Monday, August 31, 2009

GOOD NEWS, AN ALTERNATIVE TO WARFARIN

Warfarin is a very old drug, almost as old as myself. It was approved for use in 1950 in the US for the treatment of Deep Venous Thrombosis ( DVT ) other forms of peripheral vascular thromboembolism, use following artificial valve rerplacements and also in atrial fibrillation. For the many good that it does, there are also many problems, primary of which is bleeding. Warfarin is a very fussy drug and has a low therapeutic index. It is affected by many foodstuff, making its use and control difficult. Patient have to undergo routine blood test, so that as clinicians we can guage its strength and so prescribe a correct dose. With too hign a dose, we of bleeding and with too low a dose, we run the risk of thrombosis ( clot formation ). It also takes a fews days for its action to come on.
Yesterday ( 30th Aug ) at the European Society of Cardiology Congress, now going on in Barcelona ( A H1N1 or not ), Dr Micheal Ezekowitz presentaed a paper entitled " Randomised Evaluation of Long-Term Anticoagulation Therapy" or Re-Ly for short. This is a study comparing the use of a new drug called Dabigatran Etexilate ( Boerhingher I ) versus Warfarin in the management of chronic atrial fibrillation. It came out that Dabigatran E at either 110mg BD or 150mg BD is better then warfarin. 951 centers in 44 countries enrolled 18,113 patients. So this is a very large study. There was a 35% reduction in in peripheral embolism and strokes, and a 74% reduction in bleeding . However, it is important to note that this is not a blinded study. It is what we call an open probe design, meaning that the investigators and patients know who is taking what, thus giving us a potential possibility of biaseness and error. Be that as it may, the results are also encouraging. There are however two notes of caution. Firstly, the mean followup period is two years.
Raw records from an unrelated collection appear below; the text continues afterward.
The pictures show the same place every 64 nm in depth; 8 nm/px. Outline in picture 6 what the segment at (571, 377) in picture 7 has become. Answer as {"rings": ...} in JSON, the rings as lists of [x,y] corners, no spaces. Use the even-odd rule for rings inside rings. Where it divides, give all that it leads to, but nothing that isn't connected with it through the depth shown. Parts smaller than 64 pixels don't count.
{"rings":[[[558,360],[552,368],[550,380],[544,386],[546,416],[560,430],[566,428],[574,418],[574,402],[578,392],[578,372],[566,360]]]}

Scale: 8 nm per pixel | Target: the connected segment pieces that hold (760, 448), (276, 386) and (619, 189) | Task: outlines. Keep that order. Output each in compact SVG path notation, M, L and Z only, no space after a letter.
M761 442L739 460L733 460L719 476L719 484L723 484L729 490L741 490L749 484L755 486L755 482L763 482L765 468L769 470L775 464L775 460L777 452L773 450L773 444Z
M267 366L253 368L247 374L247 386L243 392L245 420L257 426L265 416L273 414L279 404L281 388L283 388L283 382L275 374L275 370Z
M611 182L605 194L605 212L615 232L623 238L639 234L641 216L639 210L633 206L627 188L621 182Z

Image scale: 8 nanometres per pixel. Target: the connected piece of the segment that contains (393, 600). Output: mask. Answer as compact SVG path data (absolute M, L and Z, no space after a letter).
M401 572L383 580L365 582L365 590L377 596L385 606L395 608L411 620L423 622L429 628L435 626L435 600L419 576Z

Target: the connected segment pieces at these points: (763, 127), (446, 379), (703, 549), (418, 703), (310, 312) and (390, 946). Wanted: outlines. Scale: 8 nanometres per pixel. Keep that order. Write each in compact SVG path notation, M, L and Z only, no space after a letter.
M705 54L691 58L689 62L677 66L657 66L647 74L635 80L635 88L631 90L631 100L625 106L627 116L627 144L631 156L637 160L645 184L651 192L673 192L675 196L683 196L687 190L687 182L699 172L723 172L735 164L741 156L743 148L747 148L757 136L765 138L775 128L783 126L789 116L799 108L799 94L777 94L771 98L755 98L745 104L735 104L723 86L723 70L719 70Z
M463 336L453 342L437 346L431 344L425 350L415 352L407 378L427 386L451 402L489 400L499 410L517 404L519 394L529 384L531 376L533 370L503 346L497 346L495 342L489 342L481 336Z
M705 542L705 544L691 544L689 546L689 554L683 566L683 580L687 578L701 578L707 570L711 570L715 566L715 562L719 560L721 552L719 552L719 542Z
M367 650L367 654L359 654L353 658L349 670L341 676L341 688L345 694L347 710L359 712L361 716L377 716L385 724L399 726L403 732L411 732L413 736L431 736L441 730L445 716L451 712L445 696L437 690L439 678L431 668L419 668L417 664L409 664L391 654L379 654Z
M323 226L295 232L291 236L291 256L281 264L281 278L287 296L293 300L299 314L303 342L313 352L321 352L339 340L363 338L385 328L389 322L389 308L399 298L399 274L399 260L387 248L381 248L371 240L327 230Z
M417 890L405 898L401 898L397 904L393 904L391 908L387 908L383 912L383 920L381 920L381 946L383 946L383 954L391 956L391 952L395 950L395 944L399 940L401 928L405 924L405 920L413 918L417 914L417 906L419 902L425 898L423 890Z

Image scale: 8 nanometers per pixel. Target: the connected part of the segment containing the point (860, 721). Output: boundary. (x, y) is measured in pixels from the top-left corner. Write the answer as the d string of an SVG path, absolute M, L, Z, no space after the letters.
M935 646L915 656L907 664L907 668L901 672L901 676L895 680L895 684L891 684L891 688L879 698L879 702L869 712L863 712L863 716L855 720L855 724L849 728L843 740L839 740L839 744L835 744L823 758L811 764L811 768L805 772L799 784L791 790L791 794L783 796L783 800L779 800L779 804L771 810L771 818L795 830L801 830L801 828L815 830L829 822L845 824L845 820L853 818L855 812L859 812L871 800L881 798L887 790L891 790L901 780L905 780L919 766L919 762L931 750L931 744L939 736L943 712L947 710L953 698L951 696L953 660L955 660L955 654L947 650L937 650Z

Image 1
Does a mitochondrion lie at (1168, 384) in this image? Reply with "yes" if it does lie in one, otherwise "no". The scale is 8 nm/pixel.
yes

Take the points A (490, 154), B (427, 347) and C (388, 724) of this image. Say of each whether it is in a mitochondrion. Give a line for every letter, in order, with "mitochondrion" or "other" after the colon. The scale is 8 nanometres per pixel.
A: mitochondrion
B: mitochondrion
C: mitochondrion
There is a slightly increase ( though not significant ) in Myocardial Infarction rates. and also the previous member of this group of drug, ximelgatran, had a nasty, serious side effects of liver necrosis. Perhaps we have to observe longer. Dabigatran is an anti-thrombin, which means that it binds to the thrombin and prevents it from cleaving off to trigger the clotting cascade. It is an anticoagulant and so the slight increase in heart attack rates must be carefully observed. It would appear that in some patients instead of blocking, it may infact stimulate the cascade. I suppose there is no perfect drug. However, we are assured that after two years, the rate of that happening is rare.
Well, on the positive note, there looks like a possible alternative to the " rat poison " warfarin that we now prescribe to our patients. The last note to observe with these new designer drugs is that it cannot be cheap. Warfarin on the other hand is dirt-cheap.

HAPPY MERDEKA. LET US PRAY FOR UNITY FOR OUR COUNTRY AND WISDOM FOR OUR LEADERS.